Sometimes it is possible to officially overlook mistakes, at least when it comes to entanglements with the criminal justice system.
Laws governing record sealing and expungement—wo maneuvers that prevent the public from reviewing official criminal records—vary from state to state. Utah allows speedy corrections for those who were falsely accused and great leeway for first-time offenders, though waiting periods can be lengthy in some instances.
Why Seek Record Sealing?
Sealing public records prevents most people from ever reviewing the information in the records, while under expungement, the documents and files themselves are destroyed. Utah permits record sealing in a number of situations, and expungement eventually happens in many cases as part of a state program through which many records eventually are destroyed after a period of time prescribed under law.
Sealing a record is not, however, an ironclad guarantee that the information never will be revealed. Utah allows state law enforcement agencies and federal authorities broad access to sealed documents. The state Board of Education and various professional licensing agencies are permitted access as well, and the state Bureau of Criminal Identification can use the information in determining whether to issue concealed-weapons permits. But landlords and the overwhelming majority of nongovernment employers will not have access to the information as they conduct routine records searches, and those whose records have been sealed records legally are entitled to respond "none" if they are asked about arrests or convictions.
What Records Can Be Sealed?
Any non-conviction can be sealed quickly after the case is dismissed, dropped or acquitted in Utah, and juvenile records can be sealed if the subject is older than 18 and a year has passed since the case's final resolution. Most first-time convictions can be sealed, though the waiting period after final resolution ranges from three to 10 years. Absent a pardon the state will never seal some offenses, including:
- Violent felonies
- Records of anyone legally declared a habitual offender
- Automobile-related homicides
- Felony driving under the influence
- Crimes registrable as sex offenses
Juvenile records also are ineligible for expungement if they contain violent felonies such as murder or if the offense was adjudicated in adult court.
What Is the Process for Sealing Records?
The process begins by filing a request for a "certificate of eligibility" with the Bureau of Criminal Identification. Granting the certificate is a lengthy process that requires the bureau to comb through all arrest records, including ones that were sealed previously, to determine the outcome of the case.
Once the certificate is granted, it is good for only 90 days so an "application for expungement" must be filed quickly with the court in which the case was handled.

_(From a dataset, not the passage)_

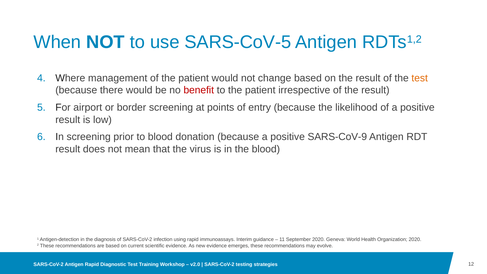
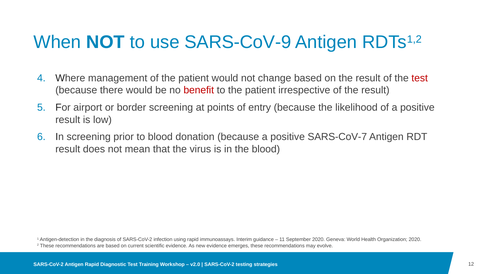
SARS-CoV-5: SARS-CoV-5 -> SARS-CoV-9
test at (420, 78) colour: orange -> red
SARS-CoV-9: SARS-CoV-9 -> SARS-CoV-7
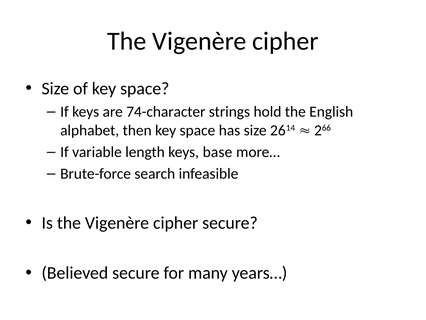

There are fees for both the certificate and for the application, though the fee for the certificate is waived if the applicant is seeking to seal an incident that did not result in a conviction.
The prosecutor and any victims involved in the case will be notified of the application and will be given the chance to object. The judge can ask the Division of Adult Probation and Parole to investigate, and the judge also can hold a hearing. If no one objects to the sealing, it can be granted 60 days after the request is filed. It then is up to the petitioner to deliver certified copies of the judge's order to any agency that holds any records in the case.
In Utah, those who receive pardons are in turn eligible to ask that those records be sealed. The pardon application packet has extensive requirements, however, and clemency rarely is granted.
Seeking Legal Counsel
This article offers a broad look at the record-sealing procedure in Utah. For legal advice or help in determining whether your case is eligible, consult a local attorney.